A dozen people were shot during an incident early Sunday morning along the waterfront area in Peoria, Illinois, according to officials.

The Peoria Police Department said the incident happened around 4:42 a.m. in the area of Northeast Water Street and Hamilton Boulevard, near the city’s riverfront.

Police spokeswoman Amy Dotson told Heart of Illinois ABC that about 200 people were gathered in the area at the time when shots rang out.


Dotson told WCBU that of the 12 people shot, 2 are in serious condition, with both individuals sustaining gunshot wounds to the neck.

A dozen people were shot during an incident early Sunday morning along the waterfront area in Peoria, Illinois, according to officials. 

None of the injuries are considered to be life-threatening, WCBU reported.

Two of the victims were transported to an area hospital in ambulances, while 10 were taken in private vehicles, according to the Journal Star.

There was no information regarding suspects released by officials.
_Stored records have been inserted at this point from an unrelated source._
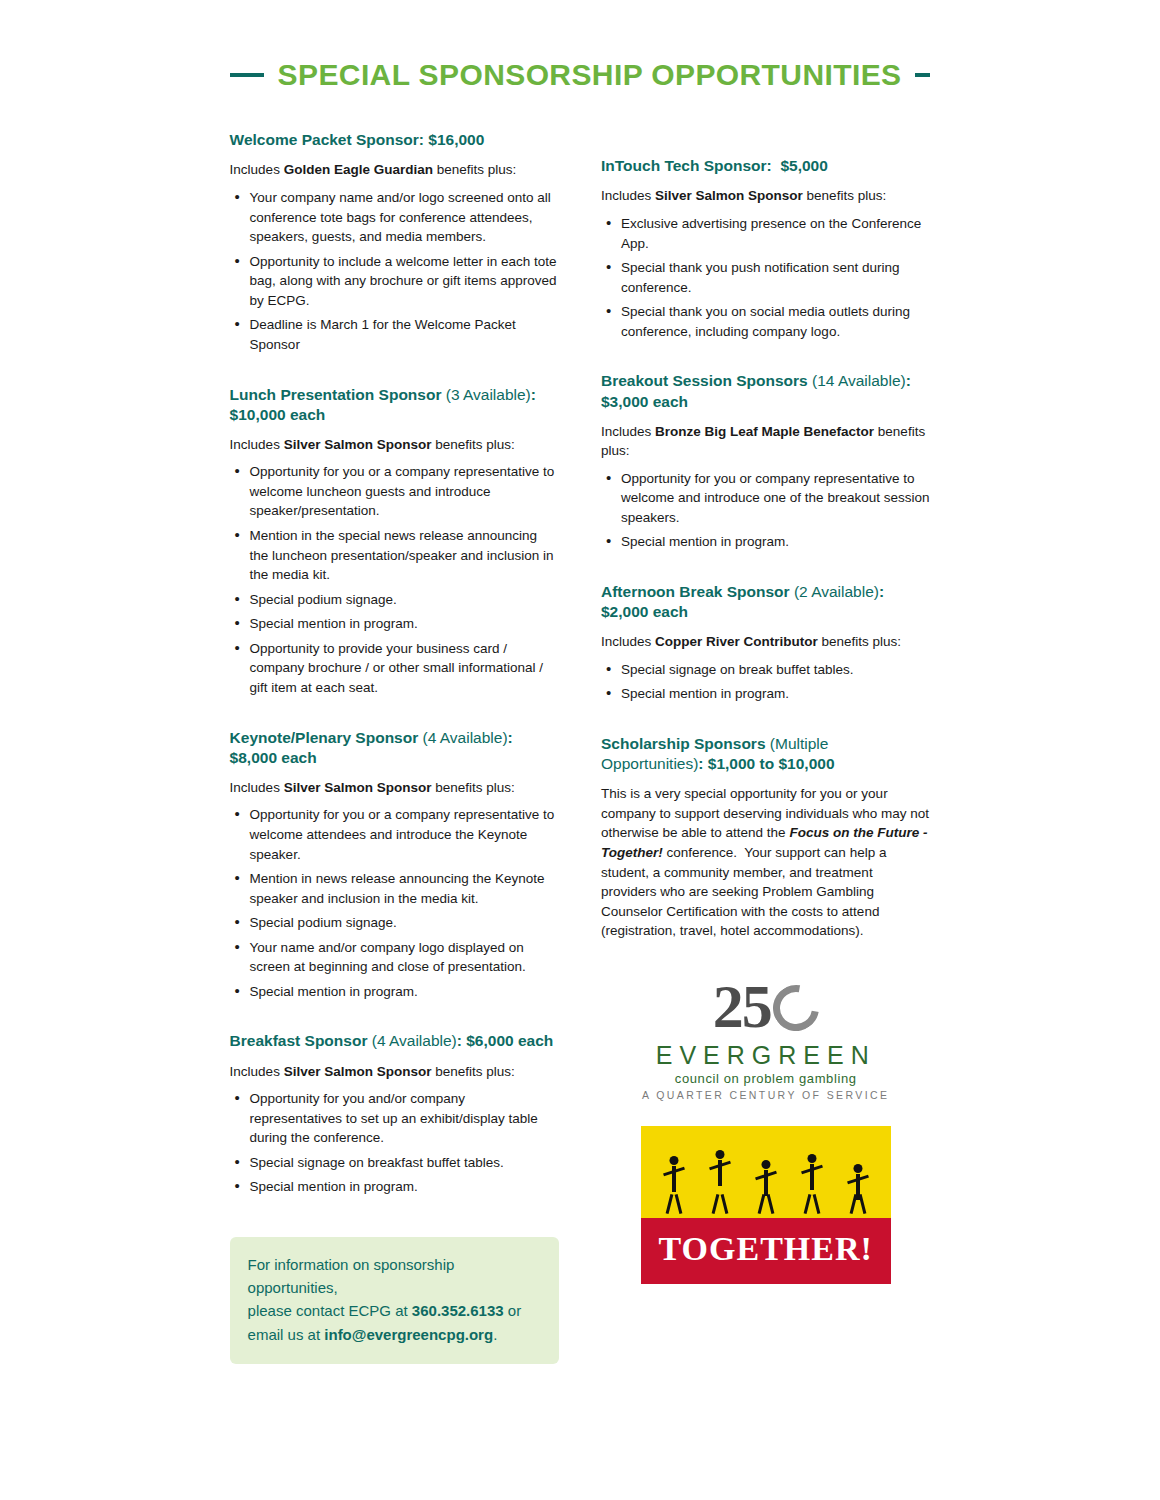SPECIAL SPONSORSHIP OPPORTUNITIES
Welcome Packet Sponsor: $16,000
Includes Golden Eagle Guardian benefits plus:
Your company name and/or logo screened onto all conference tote bags for conference attendees, speakers, guests, and media members.
Opportunity to include a welcome letter in each tote bag, along with any brochure or gift items approved by ECPG.
Deadline is March 1 for the Welcome Packet Sponsor
Lunch Presentation Sponsor (3 Available): $10,000 each
Includes Silver Salmon Sponsor benefits plus:
Opportunity for you or a company representative to welcome luncheon guests and introduce speaker/presentation.
Mention in the special news release announcing the luncheon presentation/speaker and inclusion in the media kit.
Special podium signage.
Special mention in program.
Opportunity to provide your business card / company brochure / or other small informational / gift item at each seat.
Keynote/Plenary Sponsor (4 Available): $8,000 each
Includes Silver Salmon Sponsor benefits plus:
Opportunity for you or a company representative to welcome attendees and introduce the Keynote speaker.
Mention in news release announcing the Keynote speaker and inclusion in the media kit.
Special podium signage.
Your name and/or company logo displayed on screen at beginning and close of presentation.
Special mention in program.
Breakfast Sponsor (4 Available): $6,000 each
Includes Silver Salmon Sponsor benefits plus:
Opportunity for you and/or company representatives to set up an exhibit/display table during the conference.
Special signage on breakfast buffet tables.
Special mention in program.
For information on sponsorship opportunities,
please contact ECPG at 360.352.6133 or
email us at info@evergreencpg.org.
InTouch Tech Sponsor: $5,000
Includes Silver Salmon Sponsor benefits plus:
Exclusive advertising presence on the Conference App.
Special thank you push notification sent during conference.
Special thank you on social media outlets during conference, including company logo.
Breakout Session Sponsors (14 Available): $3,000 each
Includes Bronze Big Leaf Maple Benefactor benefits plus:
Opportunity for you or company representative to welcome and introduce one of the breakout session speakers.
Special mention in program.
Afternoon Break Sponsor (2 Available): $2,000 each
Includes Copper River Contributor benefits plus:
Special signage on break buffet tables.
Special mention in program.
Scholarship Sponsors (Multiple Opportunities): $1,000 to $10,000
This is a very special opportunity for you or your company to support deserving individuals who may not otherwise be able to attend the Focus on the Future - Together! conference. Your support can help a student, a community member, and treatment providers who are seeking Problem Gambling Counselor Certification with the costs to attend (registration, travel, hotel accommodations).
25
EVERGREEN
council on problem gambling
A QUARTER CENTURY OF SERVICE
TOGETHER!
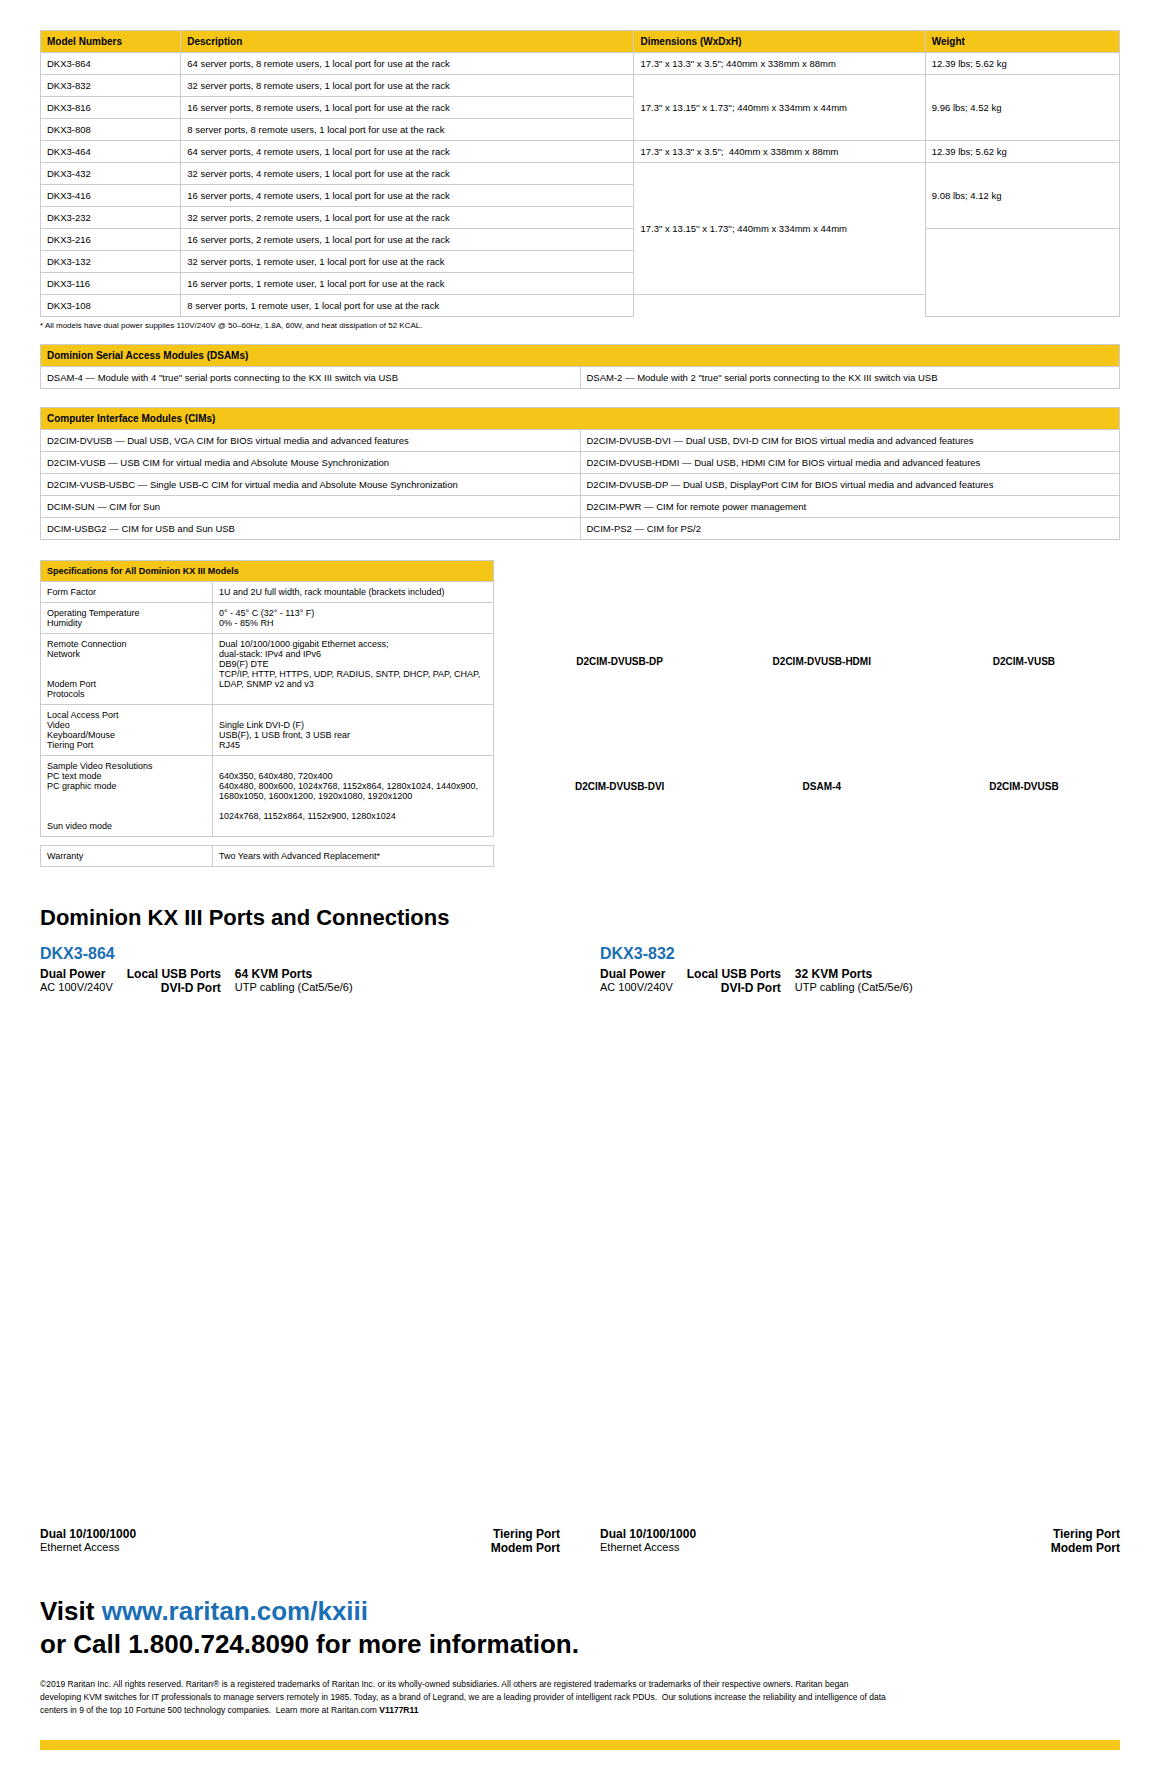| Model Numbers | Description | Dimensions (WxDxH) | Weight |
| --- | --- | --- | --- |
| DKX3-864 | 64 server ports, 8 remote users, 1 local port for use at the rack | 17.3" x 13.3" x 3.5"; 440mm x 338mm x 88mm | 12.39 lbs; 5.62 kg |
| DKX3-832 | 32 server ports, 8 remote users, 1 local port for use at the rack | 17.3" x 13.15'' x 1.73''; 440mm x 334mm x 44mm | 9.96 lbs; 4.52 kg |
| DKX3-816 | 16 server ports, 8 remote users, 1 local port for use at the rack |
| DKX3-808 | 8 server ports, 8 remote users, 1 local port for use at the rack |
| DKX3-464 | 64 server ports, 4 remote users, 1 local port for use at the rack | 17.3" x 13.3" x 3.5"; 440mm x 338mm x 88mm | 12.39 lbs; 5.62 kg |
| DKX3-432 | 32 server ports, 4 remote users, 1 local port for use at the rack | 17.3" x 13.15'' x 1.73''; 440mm x 334mm x 44mm | 9.08 lbs; 4.12 kg |
| DKX3-416 | 16 server ports, 4 remote users, 1 local port for use at the rack |
| DKX3-232 | 32 server ports, 2 remote users, 1 local port for use at the rack |
| DKX3-216 | 16 server ports, 2 remote users, 1 local port for use at the rack | |
| DKX3-132 | 32 server ports, 1 remote user, 1 local port for use at the rack |
| DKX3-116 | 16 server ports, 1 remote user, 1 local port for use at the rack |
| DKX3-108 | 8 server ports, 1 remote user, 1 local port for use at the rack |
* All models have dual power supplies 110V/240V @ 50–60Hz, 1.8A, 60W, and heat dissipation of 52 KCAL.
| Dominion Serial Access Modules (DSAMs) |
| DSAM-4 — Module with 4 "true" serial ports connecting to the KX III switch via USB | DSAM-2 — Module with 2 "true" serial ports connecting to the KX III switch via USB |
| Computer Interface Modules (CIMs) |
| D2CIM-DVUSB — Dual USB, VGA CIM for BIOS virtual media and advanced features | D2CIM-DVUSB-DVI — Dual USB, DVI-D CIM for BIOS virtual media and advanced features |
| D2CIM-VUSB — USB CIM for virtual media and Absolute Mouse Synchronization | D2CIM-DVUSB-HDMI — Dual USB, HDMI CIM for BIOS virtual media and advanced features |
| D2CIM-VUSB-USBC — Single USB-C CIM for virtual media and Absolute Mouse Synchronization | D2CIM-DVUSB-DP — Dual USB, DisplayPort CIM for BIOS virtual media and advanced features |
| DCIM-SUN — CIM for Sun | D2CIM-PWR — CIM for remote power management |
| DCIM-USBG2 — CIM for USB and Sun USB | DCIM-PS2 — CIM for PS/2 |
| Specifications for All Dominion KX III Models |
| Form Factor | 1U and 2U full width, rack mountable (brackets included) |
| Operating Temperature Humidity | 0° - 45° C (32° - 113° F) 0% - 85% RH |
| Remote Connection Network Modem Port Protocols | Dual 10/100/1000 gigabit Ethernet access; dual-stack: IPv4 and IPv6 DB9(F) DTE TCP/IP, HTTP, HTTPS, UDP, RADIUS, SNTP, DHCP, PAP, CHAP, LDAP, SNMP v2 and v3 |
| Local Access Port Video Keyboard/Mouse Tiering Port | Single Link DVI-D (F) USB(F), 1 USB front, 3 USB rear RJ45 |
| Sample Video Resolutions PC text mode PC graphic mode Sun video mode | 640x350, 640x480, 720x400 640x480, 800x600, 1024x768, 1152x864, 1280x1024, 1440x900, 1680x1050, 1600x1200, 1920x1080, 1920x1200 1024x768, 1152x864, 1152x900, 1280x1024 |
| Warranty | Two Years with Advanced Replacement* |
D2CIM-DVUSB-DP
D2CIM-DVUSB-HDMI
D2CIM-VUSB
D2CIM-DVUSB-DVI
DSAM-4
D2CIM-DVUSB
Dominion KX III Ports and Connections
DKX3-864
Dual Power AC 100V/240V
Local USB Ports DVI-D Port
64 KVM Ports UTP cabling (Cat5/5e/6)
Dual 10/100/1000 Ethernet Access
Tiering Port Modem Port
DKX3-832
Dual Power AC 100V/240V
Local USB Ports DVI-D Port
32 KVM Ports UTP cabling (Cat5/5e/6)
Dual 10/100/1000 Ethernet Access
Tiering Port Modem Port
Visit www.raritan.com/kxiii
or Call 1.800.724.8090 for more information.
©2019 Raritan Inc. All rights reserved. Raritan® is a registered trademarks of Raritan Inc. or its wholly-owned subsidiaries. All others are registered trademarks or trademarks of their respective owners. Raritan began developing KVM switches for IT professionals to manage servers remotely in 1985. Today, as a brand of Legrand, we are a leading provider of intelligent rack PDUs. Our solutions increase the reliability and intelligence of data centers in 9 of the top 10 Fortune 500 technology companies. Learn more at Raritan.com V1177R11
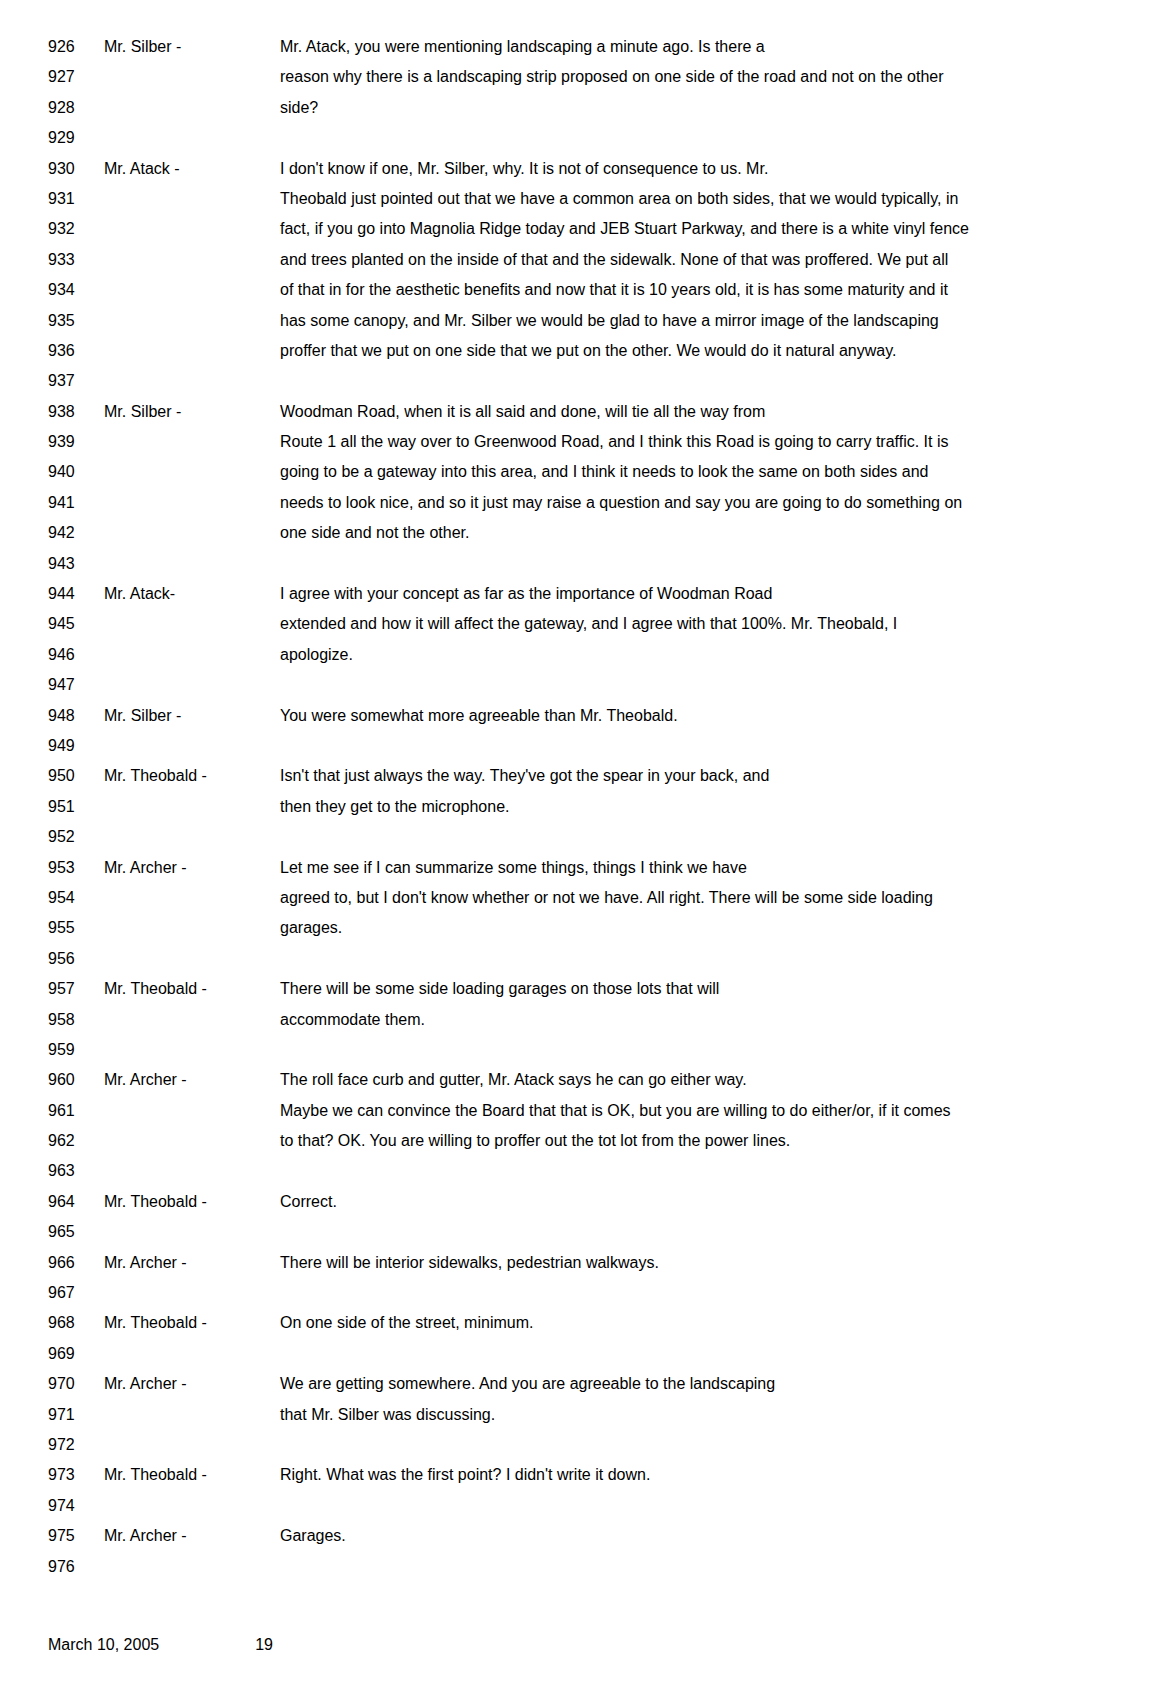| 926 | Mr. Silber - | Mr. Atack, you were mentioning landscaping a minute ago. Is there a |
| 927 | | reason why there is a landscaping strip proposed on one side of the road and not on the other |
| 928 | | side? |
| 929 | | |
| 930 | Mr. Atack - | I don't know if one, Mr. Silber, why. It is not of consequence to us. Mr. |
| 931 | | Theobald just pointed out that we have a common area on both sides, that we would typically, in |
| 932 | | fact, if you go into Magnolia Ridge today and JEB Stuart Parkway, and there is a white vinyl fence |
| 933 | | and trees planted on the inside of that and the sidewalk. None of that was proffered. We put all |
| 934 | | of that in for the aesthetic benefits and now that it is 10 years old, it is has some maturity and it |
| 935 | | has some canopy, and Mr. Silber we would be glad to have a mirror image of the landscaping |
| 936 | | proffer that we put on one side that we put on the other. We would do it natural anyway. |
| 937 | | |
| 938 | Mr. Silber - | Woodman Road, when it is all said and done, will tie all the way from |
| 939 | | Route 1 all the way over to Greenwood Road, and I think this Road is going to carry traffic. It is |
| 940 | | going to be a gateway into this area, and I think it needs to look the same on both sides and |
| 941 | | needs to look nice, and so it just may raise a question and say you are going to do something on |
| 942 | | one side and not the other. |
| 943 | | |
| 944 | Mr. Atack- | I agree with your concept as far as the importance of Woodman Road |
| 945 | | extended and how it will affect the gateway, and I agree with that 100%. Mr. Theobald, I |
| 946 | | apologize. |
| 947 | | |
| 948 | Mr. Silber - | You were somewhat more agreeable than Mr. Theobald. |
| 949 | | |
| 950 | Mr. Theobald - | Isn't that just always the way. They've got the spear in your back, and |
| 951 | | then they get to the microphone. |
| 952 | | |
| 953 | Mr. Archer - | Let me see if I can summarize some things, things I think we have |
| 954 | | agreed to, but I don't know whether or not we have. All right. There will be some side loading |
| 955 | | garages. |
| 956 | | |
| 957 | Mr. Theobald - | There will be some side loading garages on those lots that will |
| 958 | | accommodate them. |
| 959 | | |
| 960 | Mr. Archer - | The roll face curb and gutter, Mr. Atack says he can go either way. |
| 961 | | Maybe we can convince the Board that that is OK, but you are willing to do either/or, if it comes |
| 962 | | to that? OK. You are willing to proffer out the tot lot from the power lines. |
| 963 | | |
| 964 | Mr. Theobald - | Correct. |
| 965 | | |
| 966 | Mr. Archer - | There will be interior sidewalks, pedestrian walkways. |
| 967 | | |
| 968 | Mr. Theobald - | On one side of the street, minimum. |
| 969 | | |
| 970 | Mr. Archer - | We are getting somewhere. And you are agreeable to the landscaping |
| 971 | | that Mr. Silber was discussing. |
| 972 | | |
| 973 | Mr. Theobald - | Right. What was the first point? I didn't write it down. |
| 974 | | |
| 975 | Mr. Archer - | Garages. |
| 976 | | |
March 10, 2005 19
The incident remains under investigation.

The shooting added to an already violent weekend in Peoria, where one person was killed and three others were injured.


Hours before the riverfront shooting, police said a man was shot in the face just before 9 p.m. on Saturday just south of downtown Peoria.

On Saturday, police said a 40-year-old man was killed when he and another man were shot around 1:30 a.m. southwest of the downtown area.

Three hours later, officials responded to a ShotSpotter alert to find a vehicle that crashed into a home. The driver of the vehicle fled on foot, according to police.

Authorities later found out a man with a gunshot wound was dropped off at an area hospital. He is listed in serious condition.


Police said they believe that the occupants of two vehicles were shooting at each other when one crashed into a porch. The other vehicle fled.